Understanding the advantages of deep neural networks trained by gradient descent (GD) compared to shallow models remains an open theoretical challenge. In this paper, we introduce a class of target functions (single and multi-index Gaussian hierarchical targets) that incorporate a hierarchy of latent subspace dimensionalities. This framework enables us to analytically study the learning dynamics and generalization performance of deep networks compared to shallow ones in the high-dimensional limit. Specifically, our main theorem shows that feature learning with GD successively reduces the effective dimensionality, transforming a high-dimensional problem into a sequence of lower-dimensional ones.
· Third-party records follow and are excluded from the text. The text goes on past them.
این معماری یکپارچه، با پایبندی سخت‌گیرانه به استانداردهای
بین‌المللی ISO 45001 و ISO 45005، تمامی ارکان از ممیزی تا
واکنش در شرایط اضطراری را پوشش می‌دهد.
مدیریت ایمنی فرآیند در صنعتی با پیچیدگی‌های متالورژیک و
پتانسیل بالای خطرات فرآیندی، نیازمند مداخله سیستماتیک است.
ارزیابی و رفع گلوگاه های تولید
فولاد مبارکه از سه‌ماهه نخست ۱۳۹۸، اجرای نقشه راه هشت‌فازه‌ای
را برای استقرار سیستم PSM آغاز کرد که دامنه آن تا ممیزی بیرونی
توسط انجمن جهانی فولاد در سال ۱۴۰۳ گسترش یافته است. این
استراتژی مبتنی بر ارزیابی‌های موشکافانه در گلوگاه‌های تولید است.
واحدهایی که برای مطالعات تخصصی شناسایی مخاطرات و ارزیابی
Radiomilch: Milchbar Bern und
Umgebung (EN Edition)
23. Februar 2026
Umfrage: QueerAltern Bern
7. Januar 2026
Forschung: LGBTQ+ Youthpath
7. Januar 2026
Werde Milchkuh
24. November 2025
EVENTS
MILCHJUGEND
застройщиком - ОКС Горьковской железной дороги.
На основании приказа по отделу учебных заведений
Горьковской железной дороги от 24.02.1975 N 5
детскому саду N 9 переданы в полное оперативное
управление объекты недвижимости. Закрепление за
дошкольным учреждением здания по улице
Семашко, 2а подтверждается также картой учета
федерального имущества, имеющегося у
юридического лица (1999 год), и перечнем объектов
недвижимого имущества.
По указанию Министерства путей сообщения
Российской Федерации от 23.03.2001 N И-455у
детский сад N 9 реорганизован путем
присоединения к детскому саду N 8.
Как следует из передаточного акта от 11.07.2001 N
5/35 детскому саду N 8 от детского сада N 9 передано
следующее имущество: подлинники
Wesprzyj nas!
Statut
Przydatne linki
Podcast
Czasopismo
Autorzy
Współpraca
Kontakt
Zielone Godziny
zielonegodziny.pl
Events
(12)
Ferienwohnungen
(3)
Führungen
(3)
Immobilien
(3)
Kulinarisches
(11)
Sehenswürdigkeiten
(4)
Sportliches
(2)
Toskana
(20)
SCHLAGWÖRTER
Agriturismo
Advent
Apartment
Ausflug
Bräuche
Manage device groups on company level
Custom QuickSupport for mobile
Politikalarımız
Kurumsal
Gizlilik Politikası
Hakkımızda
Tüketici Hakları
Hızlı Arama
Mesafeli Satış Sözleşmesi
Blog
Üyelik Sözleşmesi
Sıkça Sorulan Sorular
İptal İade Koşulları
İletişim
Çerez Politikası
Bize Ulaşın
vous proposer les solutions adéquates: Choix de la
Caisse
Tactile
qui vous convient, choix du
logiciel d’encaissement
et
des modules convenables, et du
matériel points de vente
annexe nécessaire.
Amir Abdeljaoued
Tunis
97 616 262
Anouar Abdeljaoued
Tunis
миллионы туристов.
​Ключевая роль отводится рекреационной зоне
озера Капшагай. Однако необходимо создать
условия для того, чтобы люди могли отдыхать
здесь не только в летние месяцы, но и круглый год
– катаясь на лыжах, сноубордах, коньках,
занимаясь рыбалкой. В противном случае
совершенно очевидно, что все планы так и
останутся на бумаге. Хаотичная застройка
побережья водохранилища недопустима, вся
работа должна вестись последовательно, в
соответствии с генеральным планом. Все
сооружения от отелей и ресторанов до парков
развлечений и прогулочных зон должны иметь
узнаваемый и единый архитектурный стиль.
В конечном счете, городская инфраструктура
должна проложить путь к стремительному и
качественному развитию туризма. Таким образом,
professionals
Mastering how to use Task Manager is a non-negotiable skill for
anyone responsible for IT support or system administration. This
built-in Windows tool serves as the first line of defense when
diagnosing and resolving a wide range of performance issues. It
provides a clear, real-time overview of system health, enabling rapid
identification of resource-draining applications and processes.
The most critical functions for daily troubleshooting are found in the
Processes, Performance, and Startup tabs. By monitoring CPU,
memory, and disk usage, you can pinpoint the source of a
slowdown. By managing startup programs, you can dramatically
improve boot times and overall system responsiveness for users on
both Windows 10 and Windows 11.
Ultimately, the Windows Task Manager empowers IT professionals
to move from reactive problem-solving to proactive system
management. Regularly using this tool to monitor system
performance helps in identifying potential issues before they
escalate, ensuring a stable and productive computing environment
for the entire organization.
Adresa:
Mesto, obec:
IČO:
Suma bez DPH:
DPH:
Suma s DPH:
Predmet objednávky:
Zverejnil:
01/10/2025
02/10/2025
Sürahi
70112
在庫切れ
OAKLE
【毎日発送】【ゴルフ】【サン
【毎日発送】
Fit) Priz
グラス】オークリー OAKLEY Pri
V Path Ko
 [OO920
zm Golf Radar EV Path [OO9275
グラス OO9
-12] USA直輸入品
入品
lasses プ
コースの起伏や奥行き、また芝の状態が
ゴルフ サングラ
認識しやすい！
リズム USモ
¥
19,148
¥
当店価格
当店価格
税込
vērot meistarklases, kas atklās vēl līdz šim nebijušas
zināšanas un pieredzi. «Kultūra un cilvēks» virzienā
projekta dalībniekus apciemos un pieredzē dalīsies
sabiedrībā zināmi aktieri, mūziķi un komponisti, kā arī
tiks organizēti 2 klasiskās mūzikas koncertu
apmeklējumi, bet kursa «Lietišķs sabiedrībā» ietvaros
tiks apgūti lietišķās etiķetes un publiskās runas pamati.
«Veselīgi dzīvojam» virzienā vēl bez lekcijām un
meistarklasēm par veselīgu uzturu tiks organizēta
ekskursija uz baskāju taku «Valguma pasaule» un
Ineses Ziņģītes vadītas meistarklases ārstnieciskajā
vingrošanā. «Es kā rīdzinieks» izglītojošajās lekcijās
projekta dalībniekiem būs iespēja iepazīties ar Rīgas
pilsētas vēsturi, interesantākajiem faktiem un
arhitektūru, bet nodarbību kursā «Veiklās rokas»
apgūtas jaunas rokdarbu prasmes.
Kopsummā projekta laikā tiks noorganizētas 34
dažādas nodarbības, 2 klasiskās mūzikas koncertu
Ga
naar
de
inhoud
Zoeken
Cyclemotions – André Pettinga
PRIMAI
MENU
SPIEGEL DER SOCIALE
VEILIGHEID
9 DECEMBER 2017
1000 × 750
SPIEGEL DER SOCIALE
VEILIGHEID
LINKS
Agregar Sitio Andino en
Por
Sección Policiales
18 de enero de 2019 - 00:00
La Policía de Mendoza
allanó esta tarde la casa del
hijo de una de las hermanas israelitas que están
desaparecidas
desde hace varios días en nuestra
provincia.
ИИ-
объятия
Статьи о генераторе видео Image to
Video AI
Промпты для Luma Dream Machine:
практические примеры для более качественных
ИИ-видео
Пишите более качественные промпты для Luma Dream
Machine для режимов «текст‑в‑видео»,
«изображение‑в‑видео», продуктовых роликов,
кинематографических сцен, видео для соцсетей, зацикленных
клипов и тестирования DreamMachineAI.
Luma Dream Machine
This enables learning the target function with drastically less samples than with shallow networks. While the results are proven in a controlled training setting, we also discuss more common training procedures and argue that they learn through the same mechanisms.

翻译：理解由梯度下降（GD）训练的深度神经网络相较于浅层模型的优势，仍是一个开放的理论挑战。本文引入一类目标函数（单索引与多索引高斯层次目标），其融合了潜在子空间维度的层次结构。该框架使我们能够在高维极限下，解析地研究深度网络相较于浅层网络的学习动态与泛化性能。具体而言，我们的主要定理表明，通过梯度下降的特征学习会逐步降低有效维度，将高维问题转化为一系列低维问题。这使得学习目标函数所需的样本量远少于浅层网络。虽然结果是在受控训练环境中证明的，我们也讨论了更常见的训练过程，并论证它们通过相同的机制进行学习。